Protected area in Somerset, England

Catcott, Edington and Chilton Moors SSSI is a 1083 hectare biological Site of Special Scientific Interest in Somerset, England notified in 1967. It is close to the villages of Edington and Catcott.

It is part of the Brue Valley Living Landscape conservation project. The project commenced in January 2009 and aims to restore, recreate and reconnect habitat. It aims to ensure that wildlife is enhanced and capable of sustaining itself in the face of climate change while guaranteeing farmers and other landowners can continue to use their land profitably. It is one of an increasing number of landscape scale conservation projects in the UK.
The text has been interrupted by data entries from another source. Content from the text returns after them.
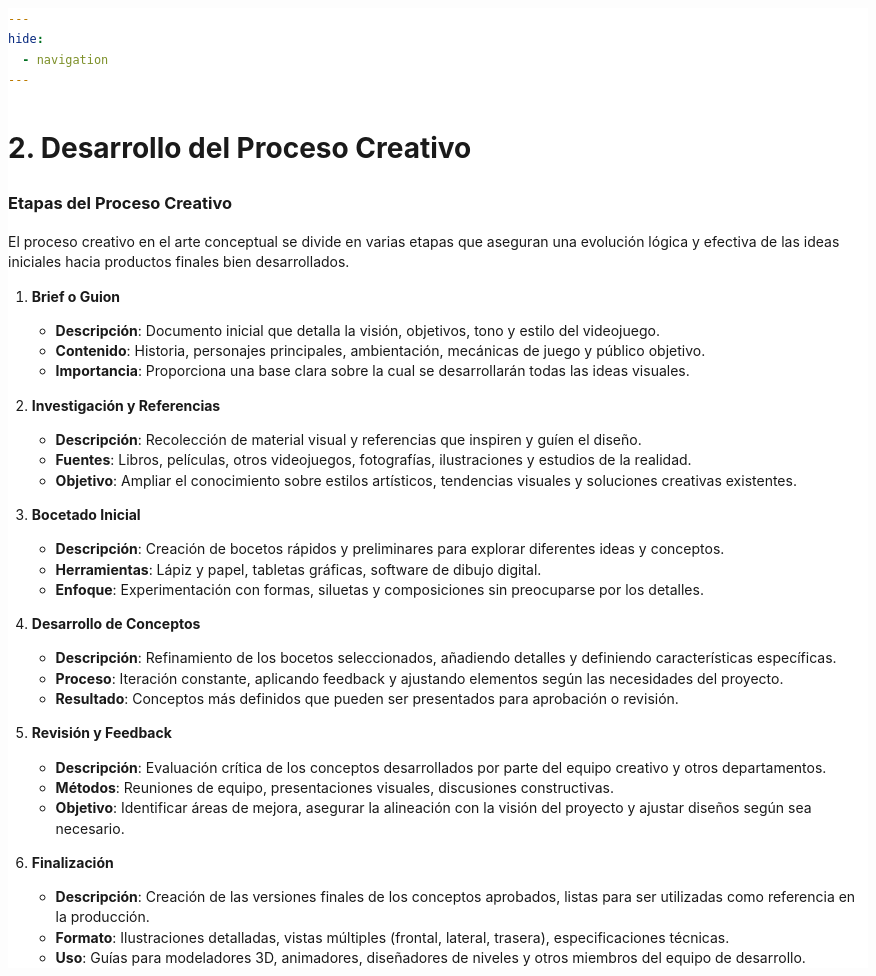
 ```yaml
---
hide:
  - navigation
---
```


# **2. Desarrollo del Proceso Creativo**

### **Etapas del Proceso Creativo**
El proceso creativo en el arte conceptual se divide en varias etapas que aseguran una evolución lógica y efectiva de las ideas iniciales hacia productos finales bien desarrollados.

1. **Brief o Guion**
    - **Descripción**: Documento inicial que detalla la visión, objetivos, tono y estilo del videojuego.
    - **Contenido**: Historia, personajes principales, ambientación, mecánicas de juego y público objetivo.
    - **Importancia**: Proporciona una base clara sobre la cual se desarrollarán todas las ideas visuales.

2. **Investigación y Referencias**
    - **Descripción**: Recolección de material visual y referencias que inspiren y guíen el diseño.
    - **Fuentes**: Libros, películas, otros videojuegos, fotografías, ilustraciones y estudios de la realidad.
    - **Objetivo**: Ampliar el conocimiento sobre estilos artísticos, tendencias visuales y soluciones creativas existentes.

3. **Bocetado Inicial**
    - **Descripción**: Creación de bocetos rápidos y preliminares para explorar diferentes ideas y conceptos.
    - **Herramientas**: Lápiz y papel, tabletas gráficas, software de dibujo digital.
    - **Enfoque**: Experimentación con formas, siluetas y composiciones sin preocuparse por los detalles.

4. **Desarrollo de Conceptos**
    - **Descripción**: Refinamiento de los bocetos seleccionados, añadiendo detalles y definiendo características específicas.
    - **Proceso**: Iteración constante, aplicando feedback y ajustando elementos según las necesidades del proyecto.
    - **Resultado**: Conceptos más definidos que pueden ser presentados para aprobación o revisión.

5. **Revisión y Feedback**
    - **Descripción**: Evaluación crítica de los conceptos desarrollados por parte del equipo creativo y otros departamentos.
    - **Métodos**: Reuniones de equipo, presentaciones visuales, discusiones constructivas.
    - **Objetivo**: Identificar áreas de mejora, asegurar la alineación con la visión del proyecto y ajustar diseños según sea necesario.

6. **Finalización**
    - **Descripción**: Creación de las versiones finales de los conceptos aprobados, listas para ser utilizadas como referencia en la producción.
    - **Formato**: Ilustraciones detalladas, vistas múltiples (frontal, lateral, trasera), especificaciones técnicas.
    - **Uso**: Guías para modeladores 3D, animadores, diseñadores de niveles y otros miembros del equipo de desarrollo.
The site consists of low-lying land south of the River Brue, which floods on a regular basis; land north of here is included in the Tealham and Tadham Moors SSSI. The site is managed by Somerset Wildlife Trust and includes the Catcott Lows National Nature Reserve, Catcott Heath and Catcott North.

A variety of fauna are found due to the varied soil types and management practices. Unimproved swards include meadows dominated by meadow thistle (Cirsium dissectum), meadow rue (Thalictrum flavum) and similar species, and southern marsh-orchid (Dactylorhiza praetermissa). In the wetter areas rushes and marsh marigold (Caltha palustris) are found. Catcott Heath is noted for its rare vascular plants including marsh pea (Lathyrus palustris), milk-parsley (Peucedanum palustre) and marsh fern (Thelypteris palustris). A total of 127 aquatic and bankside vascular plant species have been recorded in the field ditches, internal drainage board maintained rhynes and deep arterial watercourses.
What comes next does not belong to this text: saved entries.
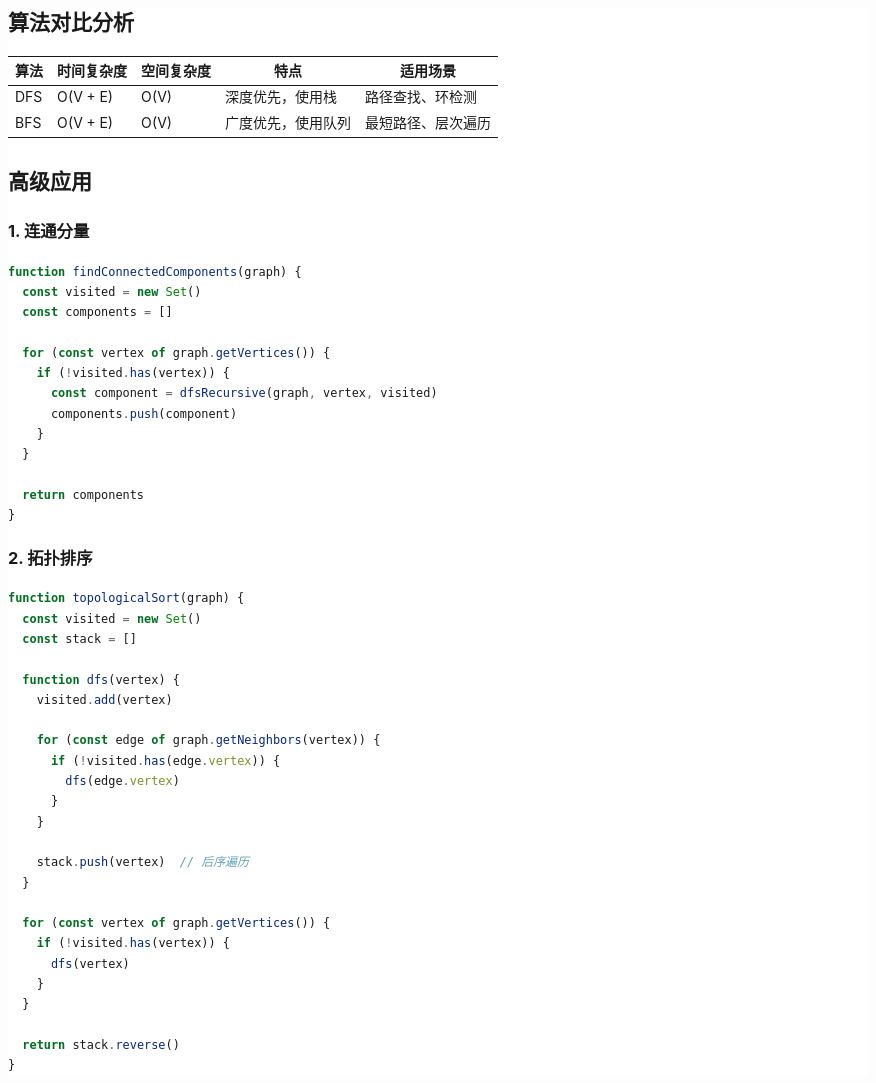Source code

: ## 算法对比分析

| 算法 | 时间复杂度 | 空间复杂度 | 特点 | 适用场景 |
|------|------------|------------|------|----------|
| DFS | O(V + E) | O(V) | 深度优先，使用栈 | 路径查找、环检测 |
| BFS | O(V + E) | O(V) | 广度优先，使用队列 | 最短路径、层次遍历 |

## 高级应用

### 1. 连通分量
```javascript
function findConnectedComponents(graph) {
  const visited = new Set()
  const components = []

  for (const vertex of graph.getVertices()) {
    if (!visited.has(vertex)) {
      const component = dfsRecursive(graph, vertex, visited)
      components.push(component)
    }
  }

  return components
}
```

### 2. 拓扑排序
```javascript
function topologicalSort(graph) {
  const visited = new Set()
  const stack = []

  function dfs(vertex) {
    visited.add(vertex)

    for (const edge of graph.getNeighbors(vertex)) {
      if (!visited.has(edge.vertex)) {
        dfs(edge.vertex)
      }
    }

    stack.push(vertex)  // 后序遍历
  }

  for (const vertex of graph.getVertices()) {
    if (!visited.has(vertex)) {
      dfs(vertex)
    }
  }

  return stack.reverse()
}
```
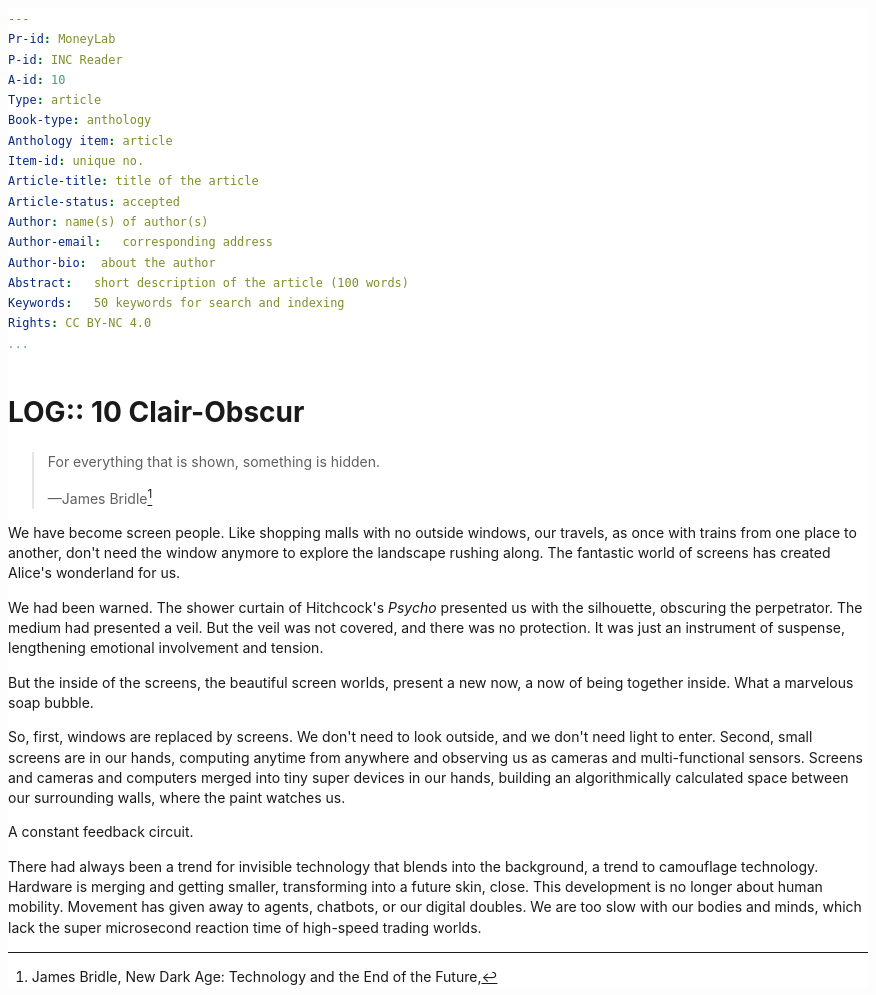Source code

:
 ```yaml
---
Pr-id: MoneyLab
P-id: INC Reader
A-id: 10
Type: article
Book-type: anthology
Anthology item: article
Item-id: unique no.
Article-title: title of the article
Article-status: accepted
Author: name(s) of author(s)
Author-email:   corresponding address
Author-bio:  about the author
Abstract:   short description of the article (100 words)
Keywords:   50 keywords for search and indexing
Rights: CC BY-NC 4.0
...
```



# LOG:: 10 Clair-Obscur

> For everything that is shown, something is hidden.
>
> —James Bridle[^14_Treske_Ch11_1]

We have become screen people. Like shopping malls with no outside
windows, our travels, as once with trains from one place to another,
don't need the window anymore to explore the landscape rushing along.
The fantastic world of screens has created Alice's wonderland for us.

We had been warned. The shower curtain of Hitchcock's *Psycho* presented
us with the silhouette, obscuring the perpetrator. The medium had
presented a veil. But the veil was not covered, and there was no
protection. It was just an instrument of suspense, lengthening emotional
involvement and tension.

But the inside of the screens, the beautiful screen worlds, present a
new now, a now of being together inside. What a marvelous soap bubble.

So, first, windows are replaced by screens. We don't need to look
outside, and we don't need light to enter. Second, small screens are in
our hands, computing anytime from anywhere and observing us as cameras
and multi-functional sensors. Screens and cameras and computers merged
into tiny super devices in our hands, building an algorithmically
calculated space between our surrounding walls, where the paint watches
us.

A constant feedback circuit.

There had always been a trend for invisible technology that blends into
the background, a trend to camouflage technology. Hardware is merging
and getting smaller, transforming into a future skin, close. This
development is no longer about human mobility. Movement has given away
to agents, chatbots, or our digital doubles. We are too slow with our
bodies and minds, which lack the super microsecond reaction time of
high-speed trading worlds.


[^14_Treske_Ch11_1]: James Bridle, New Dark Age: Technology and the End of the Future,
[^14_Treske_Ch11_2]: M. GANOFSKY, Libertine Clairs-Obscurs: The Enticement of the
[^14_Treske_Ch11_3]: Ann Friedberg, The Virtual Window. From Alberti to Microsoft, The
[^14_Treske_Ch11_4]: Friedberg 2009: 27.
[^14_Treske_Ch11_5]: Friedberg 2009: 51.
[^14_Treske_Ch11_6]: Alasdair King, The Financial Image. Finance, Philosophy and
[^14_Treske_Ch11_7]: Morgan M. Adamson, The Closure of the ‘Gold Window’: From
[^14_Treske_Ch11_8]: Aaron Smith, Transmedia Storytelling in Television 2.0, Thesis,
[^14_Treske_Ch11_9]: Matt Hills, Fan Cultures, London: Routledge, 2002.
The botanically rich water channels support a diverse invertebrate fauna including water beetles Haliplus mucronatus and Hydrophilus piceus. The rare soldier fly, the flecked general (Stratiomys singularior), is found and there are good numbers of dragonflies and damselflies.

The range of plants and invertebrates support many bird species including golden plover (Pluvialis apricaria), lapwing (Vanellus vanellus), snipe (Gallinago gallinago) and dunlin (Calidris alpina). Other vertebrate species present, include the otter (Lutra lutra), grass snake (Natrix natrix) and common frog (Rana temporaria).